- _What to work on_
Copy out the lines from the one containing "To the nearest" down to the one containing "Which box is", putting "wedge" wherever "slice" appears and keeping everything else the same.

- _Data records_
--*--
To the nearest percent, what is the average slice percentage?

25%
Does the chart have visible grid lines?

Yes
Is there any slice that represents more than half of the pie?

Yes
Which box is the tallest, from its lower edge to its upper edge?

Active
--*--
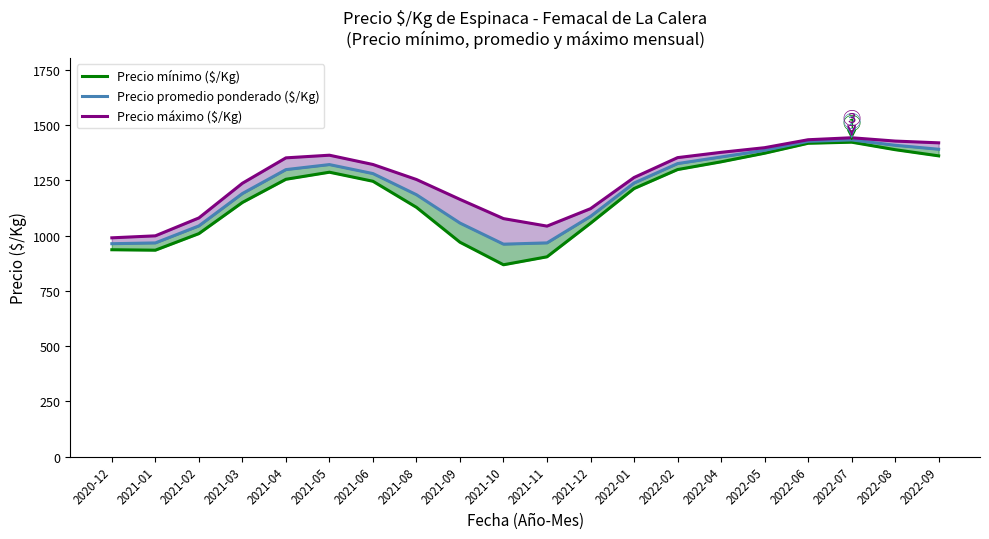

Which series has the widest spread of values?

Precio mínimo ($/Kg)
--*--
- _Exercise response_
To the nearest percent, what is the average wedge percentage?

25%
Does the chart have visible grid lines?

Yes
Is there any wedge that represents more than half of the pie?

Yes
Which box is the tallest, from its lower edge to its upper edge?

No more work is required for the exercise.